Delineation of anatomical structures is often the first step of many medical image analysis workflows. While convolutional neural networks achieve high performance, these do not incorporate anatomical shape information. We introduce a novel segmentation algorithm that uses Deep Conditional Shape models (DCSMs) as a core component. Using deep implicit shape representations, the algorithm learns a modality-agnostic shape model that can generate the signed distance functions for any anatomy of interest. To fit the generated shape to the image, the shape model is conditioned on anatomic landmarks that can be automatically detected or provided by the user. Finally, we add a modality-dependent, lightweight refinement network to capture any fine details not represented by the implicit function.

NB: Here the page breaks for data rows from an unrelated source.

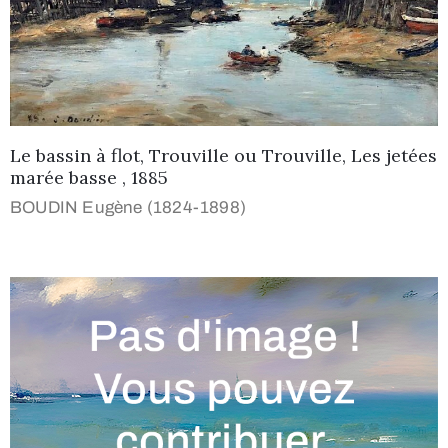
Le bassin à flot, Trouville ou Trouville, Les jetées
marée basse , 1885
BOUDIN Eugène (1824-1898)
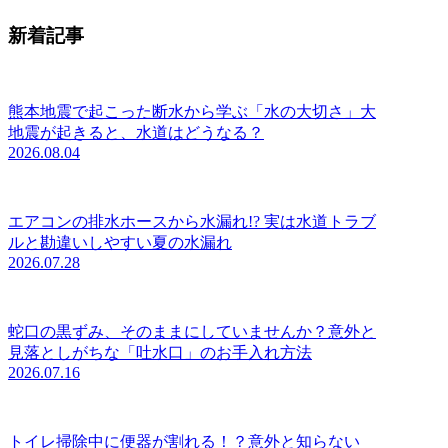
新着記事
熊本地震で起こった断水から学ぶ「水の大切さ」大
地震が起きると、水道はどうなる？
2026.08.04
エアコンの排水ホースから水漏れ!? 実は水道トラブ
ルと勘違いしやすい夏の水漏れ
2026.07.28
蛇口の黒ずみ、そのままにしていませんか？意外と
見落としがちな「吐水口」のお手入れ方法
2026.07.16
トイレ掃除中に便器が割れる！？意外と知らない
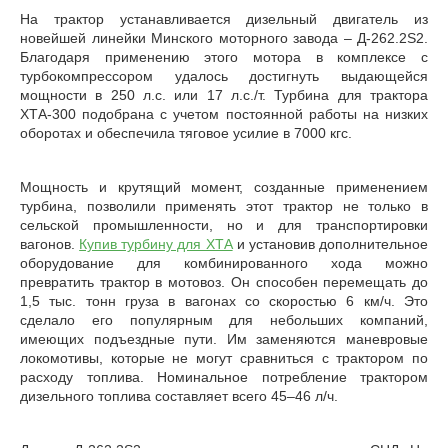
На трактор устанавливается дизельный двигатель из
новейшей линейки Минского моторного завода – Д-262.2S2.
Благодаря применению этого мотора в комплексе с
турбокомпрессором удалось достигнуть выдающейся
мощности в 250 л.с. или 17 л.с./т. Турбина для трактора
ХТА-300 подобрана с учетом постоянной работы на низких
оборотах и обеспечила тяговое усилие в 7000 кгс.
Мощность и крутящий момент, созданные применением
турбина, позволили применять этот трактор не только в
сельской промышленности, но и для транспортировки
вагонов.
Купив турбину для ХТА
и установив дополнительное
оборудование для комбинированного хода можно
превратить трактор в мотовоз. Он способен перемещать до
1,5 тыс. тонн груза в вагонах со скоростью 6 км/ч. Это
сделало его популярным для небольших компаний,
имеющих подъездные пути. Им заменяются маневровые
локомотивы, которые не могут сравниться с трактором по
расходу топлива. Номинальное потребление трактором
дизельного топлива составляет всего 45–46 л/ч.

The proposed DCSM framework is evaluated on the problem of cardiac left ventricle (LV) segmentation from multiple 3D modalities (contrast-enhanced CT, non-contrasted CT, 3D echocardiography-3DE). We demonstrate that the automatic DCSM outperforms the baseline for non-contrasted CT without the local refinement, and with the refinement for contrasted CT and 3DE, especially with significant improvement in the Hausdorff distance. The semi-automatic DCSM with user-input landmarks, while only trained on contrasted CT, achieves greater than 92% Dice for all modalities. Both automatic DCSM with refinement and semi-automatic DCSM achieve equivalent or better performance compared to inter-user variability for these modalities.